The XUV pulse train is a superposition of photons of several different energies, and which one of them excites a particular molecule can’t be chosen in advance; it must be deduced after the fact by adding up KER, the electron kinetic energy, and the H2 dissociation energy. Because a large number of events are required before the modulation phase can be seen, it might be tempting to group together ionization events with different KERs, as long as their excitation energies are the same.

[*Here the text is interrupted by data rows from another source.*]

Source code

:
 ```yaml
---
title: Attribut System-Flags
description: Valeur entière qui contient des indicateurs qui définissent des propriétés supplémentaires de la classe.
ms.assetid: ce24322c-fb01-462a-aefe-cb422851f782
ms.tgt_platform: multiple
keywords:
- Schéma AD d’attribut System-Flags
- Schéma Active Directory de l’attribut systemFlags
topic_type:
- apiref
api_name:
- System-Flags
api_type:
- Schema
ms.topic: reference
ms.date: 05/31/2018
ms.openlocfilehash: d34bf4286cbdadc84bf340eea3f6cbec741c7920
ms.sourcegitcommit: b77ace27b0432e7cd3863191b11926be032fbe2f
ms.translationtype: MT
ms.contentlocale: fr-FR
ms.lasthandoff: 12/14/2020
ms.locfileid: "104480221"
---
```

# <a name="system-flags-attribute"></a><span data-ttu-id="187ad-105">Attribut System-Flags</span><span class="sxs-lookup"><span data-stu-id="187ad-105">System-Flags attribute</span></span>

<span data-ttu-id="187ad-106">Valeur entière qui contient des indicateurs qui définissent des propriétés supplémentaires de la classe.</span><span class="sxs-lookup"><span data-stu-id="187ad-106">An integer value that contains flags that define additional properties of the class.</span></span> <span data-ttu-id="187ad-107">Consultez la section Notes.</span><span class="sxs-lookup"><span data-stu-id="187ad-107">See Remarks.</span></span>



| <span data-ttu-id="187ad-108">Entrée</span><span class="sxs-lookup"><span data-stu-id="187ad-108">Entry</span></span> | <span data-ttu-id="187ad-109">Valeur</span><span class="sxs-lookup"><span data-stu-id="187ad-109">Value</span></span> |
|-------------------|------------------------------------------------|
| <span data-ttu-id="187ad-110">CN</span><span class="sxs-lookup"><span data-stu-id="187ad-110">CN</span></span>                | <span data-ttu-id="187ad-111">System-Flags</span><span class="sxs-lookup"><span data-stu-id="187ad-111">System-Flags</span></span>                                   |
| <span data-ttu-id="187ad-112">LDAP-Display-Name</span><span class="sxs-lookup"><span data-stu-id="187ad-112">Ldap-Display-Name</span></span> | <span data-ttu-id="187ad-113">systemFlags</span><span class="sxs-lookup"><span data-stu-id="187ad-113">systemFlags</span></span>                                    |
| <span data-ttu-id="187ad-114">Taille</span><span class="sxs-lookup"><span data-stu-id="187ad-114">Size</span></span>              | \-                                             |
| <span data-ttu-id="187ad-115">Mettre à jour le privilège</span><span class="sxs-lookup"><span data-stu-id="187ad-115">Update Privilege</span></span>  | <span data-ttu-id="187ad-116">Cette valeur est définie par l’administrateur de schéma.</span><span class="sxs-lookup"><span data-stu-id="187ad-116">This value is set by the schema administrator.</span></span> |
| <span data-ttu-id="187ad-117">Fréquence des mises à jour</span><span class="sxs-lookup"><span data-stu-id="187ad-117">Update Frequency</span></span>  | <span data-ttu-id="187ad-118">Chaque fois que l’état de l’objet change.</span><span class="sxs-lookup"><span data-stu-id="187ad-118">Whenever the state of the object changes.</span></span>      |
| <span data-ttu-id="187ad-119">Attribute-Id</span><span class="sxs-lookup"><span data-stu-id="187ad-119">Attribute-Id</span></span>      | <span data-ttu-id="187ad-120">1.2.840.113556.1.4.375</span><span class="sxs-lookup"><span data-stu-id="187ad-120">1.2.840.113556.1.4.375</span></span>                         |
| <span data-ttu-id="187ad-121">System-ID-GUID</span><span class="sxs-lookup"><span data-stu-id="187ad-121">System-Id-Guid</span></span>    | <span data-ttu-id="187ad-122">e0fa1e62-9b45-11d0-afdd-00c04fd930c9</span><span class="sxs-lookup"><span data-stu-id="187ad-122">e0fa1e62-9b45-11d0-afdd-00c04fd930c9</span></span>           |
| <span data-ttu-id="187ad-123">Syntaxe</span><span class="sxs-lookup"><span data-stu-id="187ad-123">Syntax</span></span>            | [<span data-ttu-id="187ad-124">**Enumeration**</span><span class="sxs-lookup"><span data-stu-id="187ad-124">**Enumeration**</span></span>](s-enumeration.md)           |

But the Zürich researchers didn’t do that. Instead, they sorted their detected ionizations by KER, electron kinetic energy, and the angle β between the XUV polarization and the H atom momentum, and they determined the photoionization delay for each group separately. Figure 2 shows their results for β near 90°, expressed as both the RABBIT phase and the relative time delay.
Photoionization delay as a function of electron kinetic energy and KER, the kinetic energy released in the H2 dissociation. The 3D plot shows the measured RABBIT phase, and the 2D projection shows the same information converted into a time in attoseconds. Because there’s no way to tell what phase corresponds to an absolute time delay of zero, all measurements are relative to an arbitrary origin. (Adapted from ref. 1.)
Photoionization delay as a function of electron kinetic energy and KER, the kinetic energy released in the H2 dissociation. The 3D plot shows the measured RABBIT phase, and the 2D projection shows the same information converted into a time in attoseconds. Because there’s no way to tell what phase corresponds to an absolute time delay of zero, all measurements are relative to an arbitrary origin. (Adapted from ref. 1.)
According to the Born–Oppenheimer approximation, the photoionization delay and KER should have nothing to do with each other: The electron should be long gone by the time the ion finally dissociates, so neither should have any effect on the other. Except for a small region where the excitation is resonant with other H2 states, the two-dimensional plot in figure 2 should be a uniform green. But it’s not.
Cattaneo and her colleagues interpret their results to mean that the electron isn’t moving so much faster than the nuclei after all: As the electron is making its escape, but before it’s fled the Coulomb potential of the ion, the nuclei are already starting to separate. Because the nuclear trajectories depend on KER, so does the net force exerted on the electron. The lingering Coulomb interaction between the ion and the escaping electron changes the electron’s velocity enough to alter the measured photoionization delay by hundreds of attoseconds.
Attosecond measurements are meant to capture the motions of electrons alone. But as the Zürich researchers showed, H nuclei, at least, can move around enough on an attosecond time scale to influence the outcome of an experiment. That could prove to be an important caveat as attosecond methods are applied to larger and more complicated molecules. Virtually every organic or biological molecule, after all, contains some hydrogen.